Check your understanding:
1. In the article on Gatak ransomware, how is steganography defined?
2. Copy the stretch of the Gatak ransomware article from "Healthcare also tends" through "on a computer.", word for word.

Passage provided:
▬▬▬▬▬▬

- The healthcare industry is one of the most common victims of the Gatak ransomware attacks, according to research from Symantec.
The Gatak Trojan will lead victims to a website that offers key generators for pirated software, and is the majority of these attacks - 62 percent - occur on enterprise computers, Symantec found. Furthermore, 40 percent of the the top 20 most affected organizations were in healthcare.
Researchers explained that while it may be that the cyber criminals are using Gatak to steal patient data and sell it on the black market, there may be other reasons why healthcare is a top target.
“By using a watering-hole approach, the attackers play a largely passive role, with relatively little control over who is infected,” the researchers wrote. “If this is the case, the healthcare sector may simply be the most susceptible to these kinds of attacks.”
Healthcare also tends to use legacy software systems, which are expensive to upgrade. Additionally, entities could be under resourced and employees “could be more likely to take shortcuts and install pirated software.”
“While organizations in other sectors appear to be infected less frequently, the attackers don’t appear to ignore or remove these infections when they occur,” Symantec explained.
Researchers added that a notable Gatak ransomware feature is steganography, which is a way of hiding data within image files. Specifically, Gatak will try and download a PNG image file from one of several URLs hardcoded into the malware once it has been installed on a computer.
“The image looks like an ordinary photograph, but contains an encrypted message within its pixel data,” Symantec wrote. “The Gatak Trojan is capable of decrypting this message, which contains commands and files for execution.”
Lateral movement is also a common feature in Gatak ransomware attacks. For example, the research showed that there was lateral movement across the victim’s network occurs within two hours of infection in 62 percent of cases. The other 38 percent of incidents saw lateral movement start after the two hour mark.
“The variance indicates that lateral movement isn’t automated and instead carried out manually by the attackers,” researchers noted. “Whether the attackers don’t have the resources to exploit all infections immediately or whether they prioritize some infections over others is unknown.”

▬▬▬▬▬▬

Source records
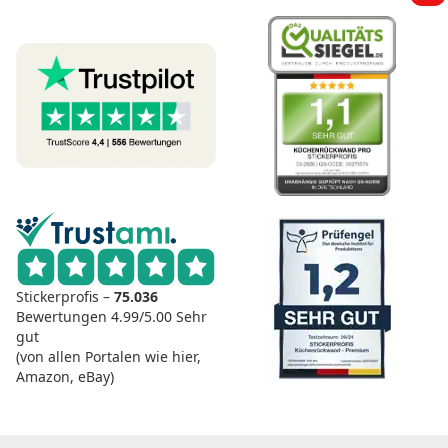
Stickerprofis –
75.036
Bewertungen
4.99/5.00
Sehr
gut
(von allen Portalen wie hier,
Amazon, eBay)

▬▬▬▬▬▬

Solution set:
1. It is a way of hiding data within image files.

2.
Healthcare also tends to use legacy software systems, which are expensive to upgrade. Additionally, entities could be under resourced and employees “could be more likely to take shortcuts and install pirated software.”
“While organizations in other sectors appear to be infected less frequently, the attackers don’t appear to ignore or remove these infections when they occur,” Symantec explained.
Researchers added that a notable Gatak ransomware feature is steganography, which is a way of hiding data within image files. Specifically, Gatak will try and download a PNG image file from one of several URLs hardcoded into the malware once it has been installed on a computer.